Having a disaster recovery team with defined roles is key. You need to consider each person’s responsibilities and establish a communication plan. This includes having contact information for the team readily accessible at all times, with roles, responsibilities and contact details clearly detailed. Having clearly defined roles along with a concrete communication plan will make carrying out a disaster recovery plan infinitely easier from the get-go.
- Do you have access to additional budget?
Much like the unpredictable nature of a disaster itself, unexpected costs can be a barrier to getting back online. Do you need to failover onto the cloud? You’ll have to prepare for the usage fees associated with it. Do you need to bring in consultants or contractors to assist you? You’ll have to pay them just as much, if not more than your employees.

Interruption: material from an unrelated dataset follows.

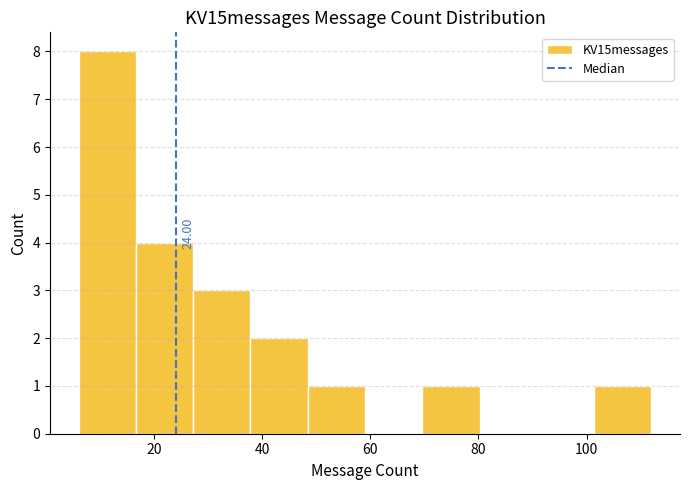

Over which range of the x-axis is the bar tallest?

6.0 to 16.6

Every minute of downtime can result in huge IT expenses, especially for larger enterprises. Taking into account these unplanned expenses ahead of time and building them into the overall disaster recovery plan is critical to ensure your team doesn’t meet any further snags when trying to get authorisation for these costs.
- Is your data mobile?
When a data centre goes offline, your data may have to temporarily go elsewhere - i.e. the cloud - in order for the company to access it again as quickly as possible. In other words, you should ask yourself if your data is confined to your physical infrastructure, or if it’s mobile and can move freely to different locations.
Data mobility means immediate and self-service data access in the case of a disaster. In addition, data mobility enables accelerated application development, faster testing and business acceptance, more development output, improved productivity and time-to-impact business intelligence. Without data mobility, you run the risk of higher costs and lost time.

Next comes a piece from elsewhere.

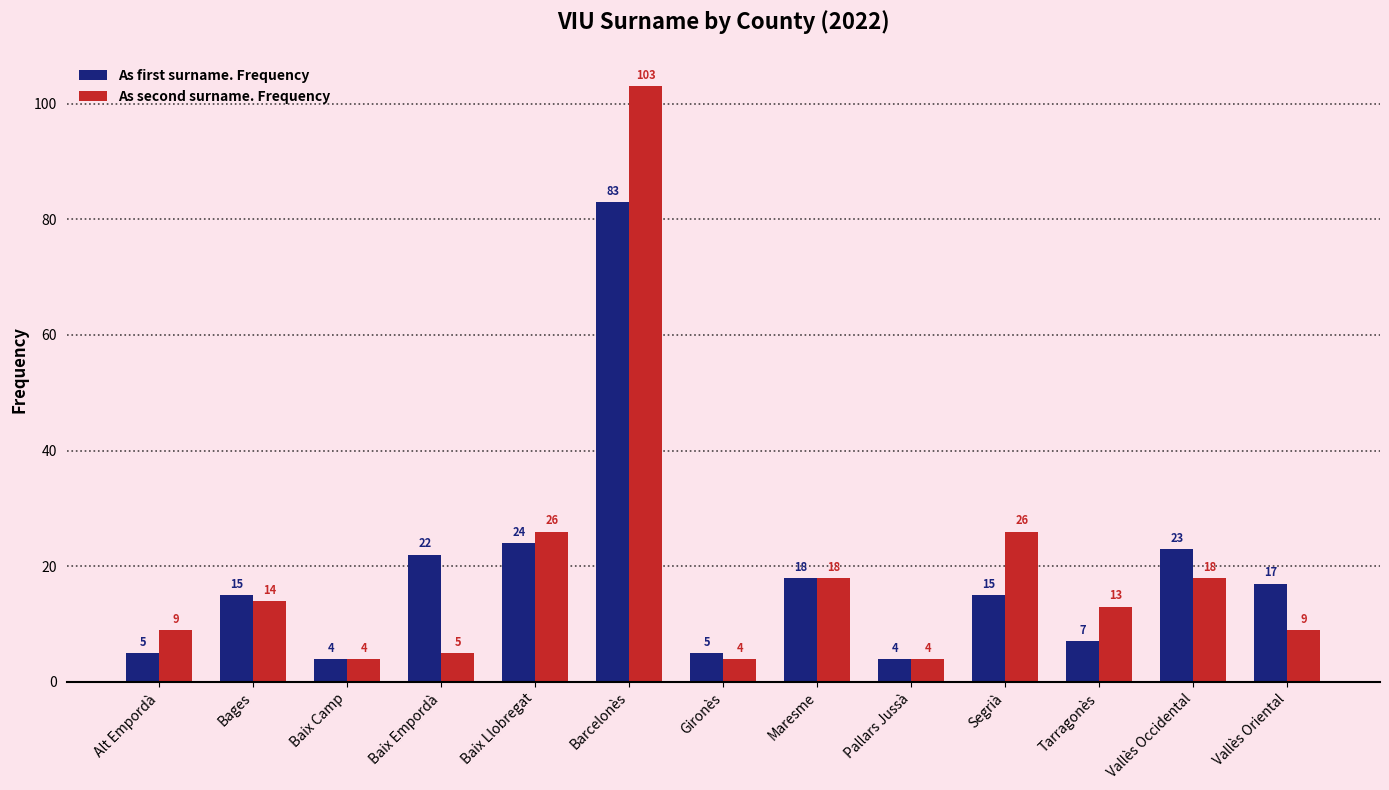

How many groups of bars are there?

13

- Do you know what the biggest vulnerabilities are?
It’s important to be aware of what is most likely to go wrong when creating a disaster recovery plan so you can focus on those vulnerabilities and thus make the plan as valuable as possible. Some examples of the most common data vulnerabilities include deployment failures, database inconsistencies, and data leaks. Honing in on the vulnerabilities and finding ways to avoid them will make for a much smoother disaster recovery process.
- Have you tested your plan?
Testing the plan to make sure it rolls out successfully is an absolute must. After testing, analyse the result to see if the plan performed according to specifications. After analysing the outcome, are there any areas that need to be improved? Once you’re done with the analysis, test again and again. Testing a plan should be done consistently on a regular basis so the plan can evolve to be the best it can be.
- Is your solution up-to-date?
Finally, using up-to-date solutions is essential to have a strong disaster recovery plan. Do you have the latest modern data management solution that includes disaster recovery or is it just a traditional stand-alone system that has never been tested? Considering the newest technologies such as copy data virtualisation will bring the way you manage disaster recovery to the next level.
The risks associated with poor disaster recovery, such as data loss, unforeseen budget expenses, and loss of customer trust can be avoided by taking all of these questions into consideration during planning.
Having the ability to recover as quickly as possible while minimising downtime and expenses will ease the lives of the IT team and protect the entire organisation.